Code maintenance will also be cheaper, as a direct consequence.

Good Reason #3: Other Tools will Love You

Erik Stahlhut, from Cursor Software AG, an IBM technical distributor in Kassel (Germany) is convinced that it is more cost effective to use proper naming for building reports:

If you access the table with BI-tools like Cognos to create reports, it´s much easier and it reduces time and costs. No need to translate cryptic table names. In the past, I spent many hours to find out which table in “Baan” contains the needed information and referential constraints.

Good Reason #4: It Pays Off

It takes time to set up a convention. As management is looking for quick turn-around, it may see this part of a project as a waste of time. However, as Borut Hadžialić, a software development consultant at Commerzbank AG out of Frankfurt Am Main (Germany), rejects this argument:

Spending time on naming things well always pays off – as the names are read many, many times, and when the names can document (a big part of) the intentions and design of your code/architecture, then the time spent on naming pays off through permanent increased understandability. And understanding is always a prerequisite of making any changes or progress.

Good Reason #5: Documentation is Cheaper to Maintain

We could almost think that we do not need documentation anymore, right? This is an extreme scenario… But how many projects have you been working on where documentation is not up-to-date or lost or on a wiki we lost the access credentials or gone with the developer who retired last month or…

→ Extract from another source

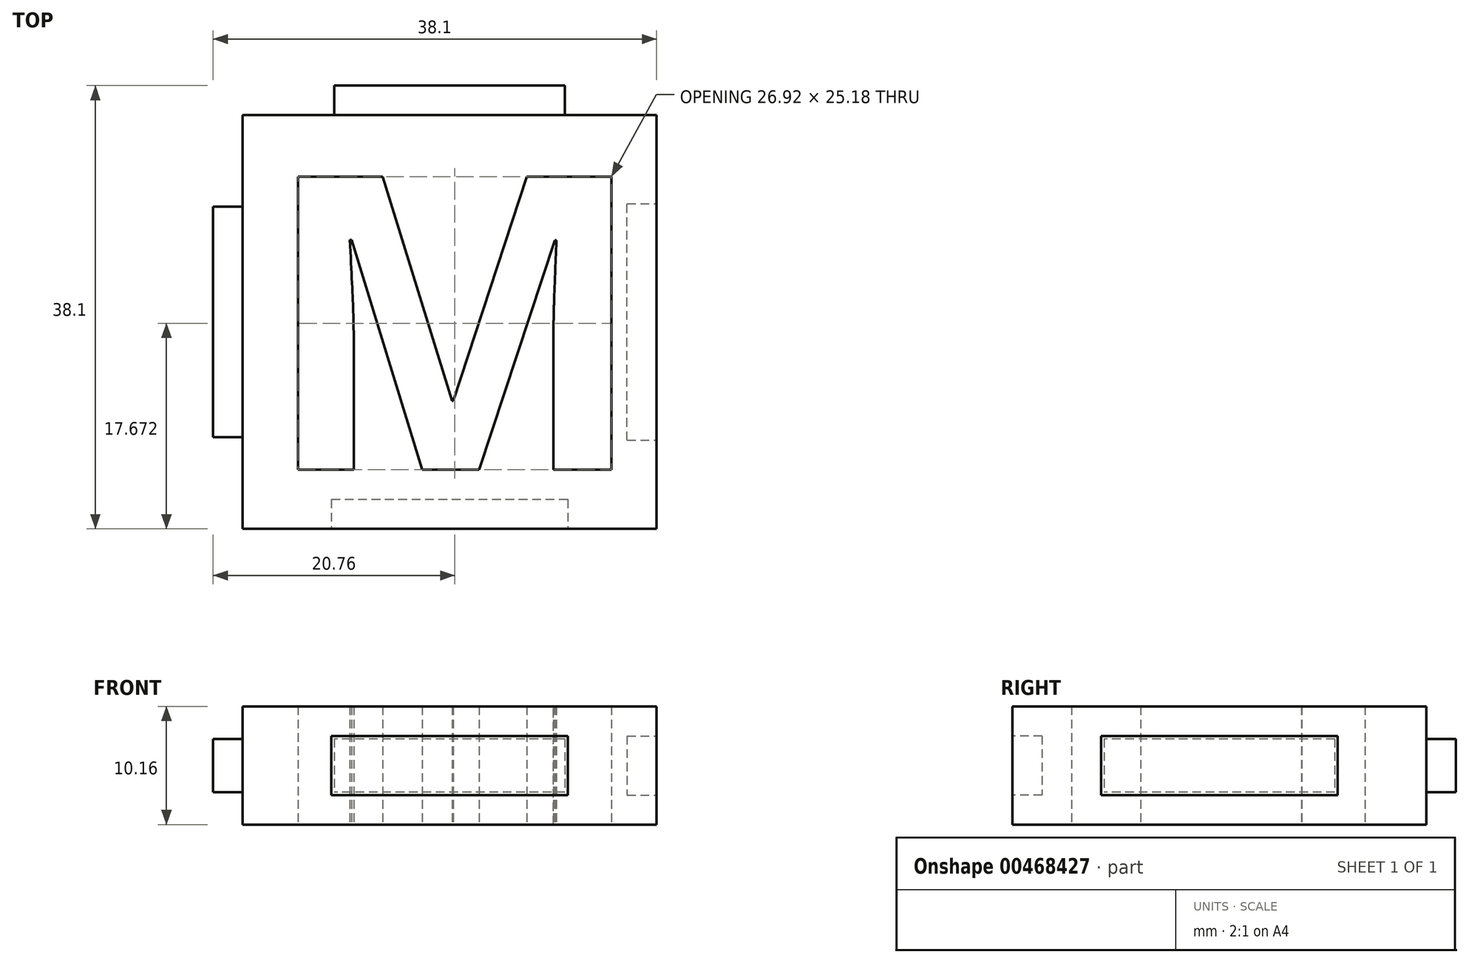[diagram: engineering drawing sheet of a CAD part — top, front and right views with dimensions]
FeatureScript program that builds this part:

Harshit Shrivastava, assistant manager at Zeuron Systems in Bangalore (india):

From a developer’s point of view, smart nomenclature helped us in understanding the whole database very easily. Lack of thorough documentation was compensated by a proper and logical nomenclature of tables, columns and linked queries. We were able to enhance the application without any of the original developers involved, which saved a lot of time.

Good Practices

So is there some good practice or bad practice to follow or avoid?

Eric adds “There is no point in prefixing a table name by ‘t_’ or ‘tbl’ because the syntax knows it is a table (else your developer has a knowledge problem). Same for indexes: there is no point in calling it ‘idx_xxx’, because when you handle it, you know it is an index. Nonetheless, it is important to know it is a unique index ‘iu_’ or duplicate ‘id_’, or a primary key index ‘ipk_’ or foreign ‘ifk_’”.

Field prefixes are also not very useful user.user_id or user.usr_fname are indeed speaking to everyone, but I would rather see user.id and user.first_name: they carry the same weight.

As Robert C. Martin points in his book “Clean Code: A Handbook of Agile Software Craftsmanship”:

The hardest thing about choosing good names is that it requires good descriptive skills and a shared cultural background. This is a teaching issue rather than a technical, business, or management issue. As a result many people in this field don’t learn to do it very well.

Do not underestimate the power of culture, specially as, in those days, teams are spread all around the world, even for small scale projects.

Consistency

Whatever the reasons are for setting a naming convention, it should take into account the existing projects, databases, rules, and habits of your IT team.

Evolution yes. Revolution no. But this is probably the subject of another article.

 

Special thanks to Eric Vercelletto, Ognjen Orel, Erik Stahlhut, Borut Hadžialić, Harvey Wigfall, Harshit Shrivastava, and others (who wanted to remain discrete) who helped me write this article.